There's an infamous sutra in the first pada of Patanjali's text which describes our thoughts as either painful or painless (sutra 1.5). I feel most connected to this concept when I'm on vacation, where the bliss of one's arrival is swiftly replaced by the dread of going home. I hadn't really felt the pangs of leaving until Sunday, which is a testament to how much Paris holds my attention in the present moment. I'm so completely and utterly content that nothing exists beyond the splendors of my surroundings. The sights, the smells, the tastes...they cast their spell on me and I'm as bewitched as I was the very first time I discovered a croque madame made with goat cheese.
I can document my trip with sutras the way some might illustrate with postcards. Carrie Owerko discussed sutra 3.1 in a teachers' workshop earlier this week. "Dharana (concentration) is the binding of the mind to one place, object or idea." It's no wonder, given this idea, that I felt so clear, bright and still over those four incredible days. Granted, I was on vacation, so there were no bills (foreign currency to me is like Monopoly money), no responsibilities and no stress. It's a bit like fantasy land, and yet, nothing feels more real to me than being at home in a place and with people who reflect my true image back to a heart that sometimes feels lost. "The seen exists only for the sake of the Seer" (sutra 2.21).
So, how to spend our last day? At the flea market, of course! This time we perused the goods at Marché Vernaison Saint-Ouen de Clignancourt. The prices are more expensive than those at Porte de Vanves, mainly because vendors rent stalls instead of occupying a piece of sidewalk, but you can find great deals on amazing french housewares like linens, china, and classic french bric-a-brac (think big espresso bowls and red-striped dish towels). Billy tells anyone who'll listen about the time I spent two hours pouring over stacks of antique linen sheets in stall 141 only to have the owner remind me "vous pouvez revenir madame". Oh, and I certainly did. I outfitted every bed in our apartment with vintage monogrammed sheets (some might see this as a strange and troubling issue but let's be honest, you're now secretly hoping to score an invite to sleepover). This trip was equally as successful. I shopped victoriously, scoring a tiny silver tray and some serviettes de visages (lintless towels made especially for the face).
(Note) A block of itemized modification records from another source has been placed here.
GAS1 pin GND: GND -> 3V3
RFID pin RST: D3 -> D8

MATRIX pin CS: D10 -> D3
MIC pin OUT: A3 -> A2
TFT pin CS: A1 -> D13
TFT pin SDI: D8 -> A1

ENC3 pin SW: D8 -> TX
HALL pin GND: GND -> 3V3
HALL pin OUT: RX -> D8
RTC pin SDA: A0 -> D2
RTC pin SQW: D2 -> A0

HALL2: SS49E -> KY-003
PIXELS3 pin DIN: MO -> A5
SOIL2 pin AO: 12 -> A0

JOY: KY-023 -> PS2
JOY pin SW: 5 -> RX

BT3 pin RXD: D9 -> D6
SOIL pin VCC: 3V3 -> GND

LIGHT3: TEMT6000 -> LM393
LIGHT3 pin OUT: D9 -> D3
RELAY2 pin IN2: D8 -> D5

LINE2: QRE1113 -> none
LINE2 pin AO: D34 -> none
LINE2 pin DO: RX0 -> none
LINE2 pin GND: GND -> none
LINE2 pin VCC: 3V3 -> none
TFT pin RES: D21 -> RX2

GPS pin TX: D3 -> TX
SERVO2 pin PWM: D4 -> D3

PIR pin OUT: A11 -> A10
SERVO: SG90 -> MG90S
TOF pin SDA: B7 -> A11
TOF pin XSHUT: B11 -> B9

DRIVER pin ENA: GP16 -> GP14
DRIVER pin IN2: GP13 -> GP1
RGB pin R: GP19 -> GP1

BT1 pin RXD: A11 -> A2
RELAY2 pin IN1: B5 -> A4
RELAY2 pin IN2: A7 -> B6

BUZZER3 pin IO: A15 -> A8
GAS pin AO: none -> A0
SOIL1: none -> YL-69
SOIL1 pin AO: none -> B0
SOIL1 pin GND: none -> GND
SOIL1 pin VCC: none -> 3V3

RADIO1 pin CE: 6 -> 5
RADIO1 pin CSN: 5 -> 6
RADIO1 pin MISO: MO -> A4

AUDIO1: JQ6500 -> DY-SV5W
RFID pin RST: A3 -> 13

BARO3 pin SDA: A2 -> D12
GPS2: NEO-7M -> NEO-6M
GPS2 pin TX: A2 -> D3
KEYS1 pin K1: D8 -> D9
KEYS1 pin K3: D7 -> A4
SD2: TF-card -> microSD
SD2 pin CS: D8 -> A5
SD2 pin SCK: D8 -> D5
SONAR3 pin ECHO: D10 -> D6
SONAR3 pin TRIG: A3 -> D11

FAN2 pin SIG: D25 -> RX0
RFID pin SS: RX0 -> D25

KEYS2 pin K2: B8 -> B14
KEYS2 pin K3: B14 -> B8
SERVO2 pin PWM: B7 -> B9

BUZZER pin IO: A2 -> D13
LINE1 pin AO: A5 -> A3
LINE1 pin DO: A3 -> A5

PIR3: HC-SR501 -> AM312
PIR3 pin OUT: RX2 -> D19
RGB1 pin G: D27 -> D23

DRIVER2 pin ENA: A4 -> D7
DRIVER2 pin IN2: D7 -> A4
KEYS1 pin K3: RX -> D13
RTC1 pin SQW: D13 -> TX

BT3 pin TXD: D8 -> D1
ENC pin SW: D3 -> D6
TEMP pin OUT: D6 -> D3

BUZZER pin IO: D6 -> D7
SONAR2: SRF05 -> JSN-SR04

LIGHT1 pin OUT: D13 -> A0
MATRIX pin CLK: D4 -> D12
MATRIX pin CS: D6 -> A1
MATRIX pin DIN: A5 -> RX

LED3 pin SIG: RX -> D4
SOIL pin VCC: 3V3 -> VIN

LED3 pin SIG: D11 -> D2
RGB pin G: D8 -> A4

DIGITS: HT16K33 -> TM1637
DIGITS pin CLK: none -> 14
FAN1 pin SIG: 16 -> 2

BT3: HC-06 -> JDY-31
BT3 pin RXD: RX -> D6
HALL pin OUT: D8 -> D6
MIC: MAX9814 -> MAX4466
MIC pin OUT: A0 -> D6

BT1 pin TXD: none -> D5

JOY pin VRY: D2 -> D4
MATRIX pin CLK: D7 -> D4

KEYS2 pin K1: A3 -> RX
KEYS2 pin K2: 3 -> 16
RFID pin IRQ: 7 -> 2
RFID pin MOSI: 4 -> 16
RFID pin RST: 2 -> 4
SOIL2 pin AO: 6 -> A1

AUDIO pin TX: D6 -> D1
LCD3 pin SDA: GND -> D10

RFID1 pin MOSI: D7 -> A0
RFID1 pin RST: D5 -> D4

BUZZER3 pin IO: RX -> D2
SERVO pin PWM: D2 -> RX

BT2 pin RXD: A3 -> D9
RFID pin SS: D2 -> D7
Our next stop was a tour through Le Marais, one of the only neighborhoods open on a Sunday. It's the Soho of Paris, only more french (obviously) as evident in the quaint gardens, medieval stone buildings and chic boutiques. I happened upon a great clothing store named Claudie Pierlot where I bought a beautiful navy blue silk dress (those perfect dresses only arrive when you're not looking). A park bench in Place des Vosges provided the perfect place to rest my legs. The hours passed by as we wandered hand-in-hand on this quintessential Parisian Sunday. A late lunch of moules frites hit the spot and signaled our eventual return to Hôtel Verneuil.
Our evening unfolded at Deux Magots for wine and dinner (salade de fromage). We sat outside and soaked in the crisp night air and the buzz of Boulevard Saint Germain. I felt bold in a bright orange dress and stop-you-in-the-street-"I love your shoes" stilettos. It was exactly how I dreamt our last night would be. I wanted to take a piece of this amazing place home with me, but then I remembered that home is where the heart is and I smiled with delight.
"By contentment, supreme joy is gained" (sutra 2.42).